Twitter has become a sewer, but I occasionally still pop in to see the carnage- and to my surprise I still occasionally find interesting things there amongst the debris of our increasingly impolite society.
I recently found two articles of interest, the first is “A Love Letter to Drinking in Bars” by Andrew O’Hagan in the New York Times Style Magazine. It is a personal tale, but one many of us can relate to. I really enjoyed it, you may, too.
The second is “The Rules Everyone Should Follow at Cocktail Bars” from Vine Pair, based on Sasha Petraske’s rules for his Milk & Honey and later bars. I think these are a pretty solid set of rules for many bars. I know that some places have a very different vibe, but even in dive bars the spirit of these rules applies if some of the details don’t.
I would like to dwell on rule #5 for a bit:
“Gentlemen will not introduce themselves to ladies. Ladies, feel free to start a conversation or ask the bartender to introduce you. If a man you don’t know speaks to you, please lift your chin slightly and ignore him.”

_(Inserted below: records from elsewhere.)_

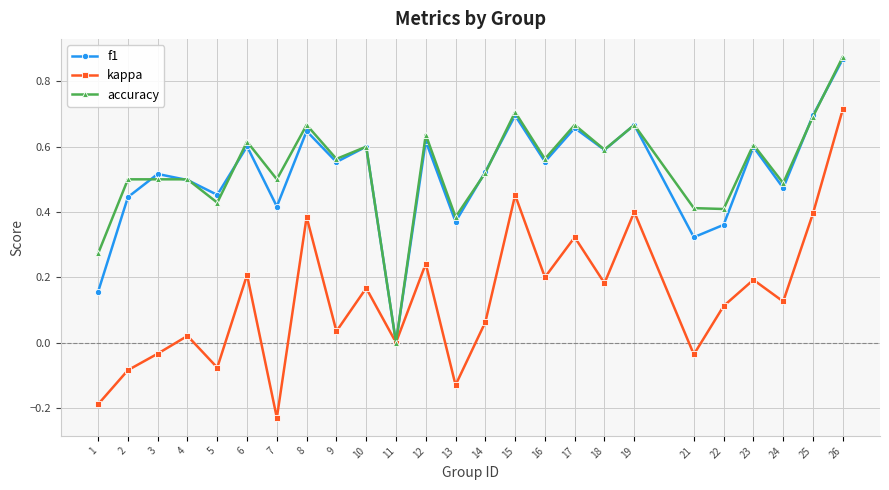

The f1 series shows 0.5 at 21. True or false?

False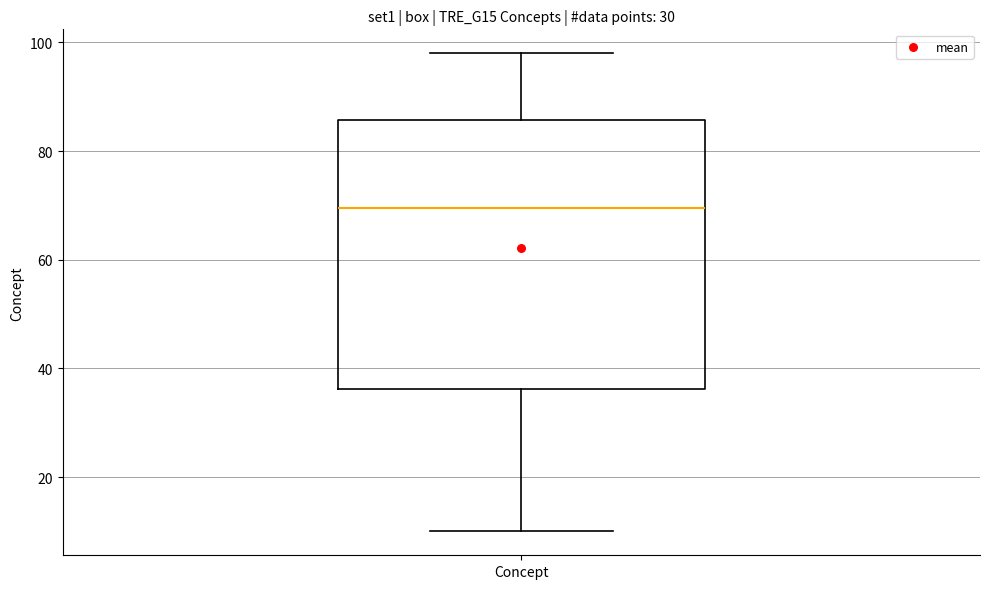

Where is the upper edge of the box for Concept on the y-axis? The values are not printed on the chart, so give them approximately, as read against the axis.

86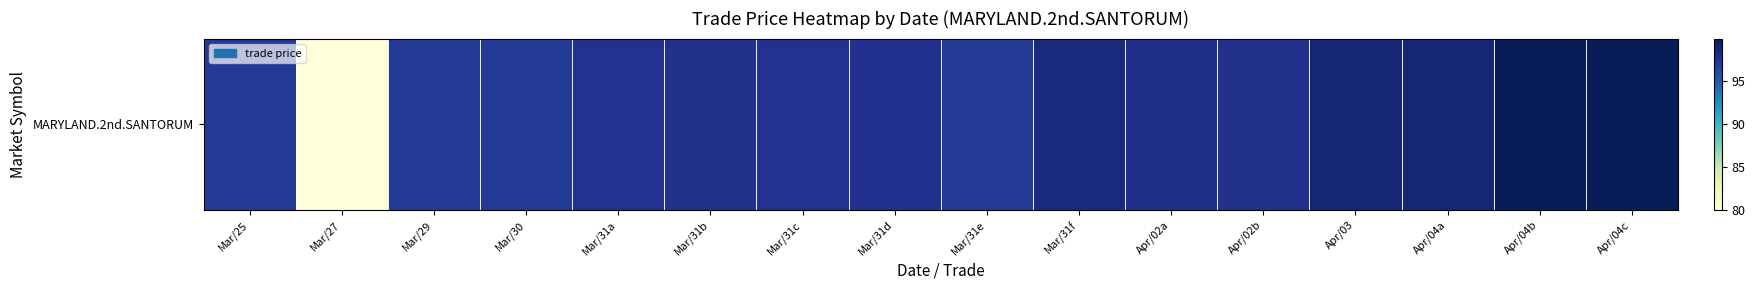

What is the difference between the maximum and minimum values?

19.9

I tend to agree, but I think that’s a bit something-ist. I get it, the problems normally flow in that direction, but the world isn’t that simple. I’d go with a “respect everyone’s privacy” statement, but we’re not all good at seeing cues, especially after a few drinks.
Imagine you’ve just spotted your soulmate sitting down from you at the bar and your life will forever be incomplete without them in it- how do you make contact? I hate to break it to you, but maybe you don’t.
If you are in a decent place (and yes, this includes many dive bars), a chance to catch their eye, smile and hope for some acknowledgement of your existence may be all you get. If you fail, you’ve still got booze and the Internet.
I honestly believe that the most forward you should be in engaging someone is asking the bartender to offer them a drink on your behalf, and expect nothing if they accept or deny. Oh, and only when/if the bartender has time and agrees to do it, they may know things you don’t and decline or maybe even chase you away (that’s why you make friends with bartenders, they know stuff).
This doesn’t mean you can’t be friendly and outgoing, it just means that you need to observe, think, then possibly act.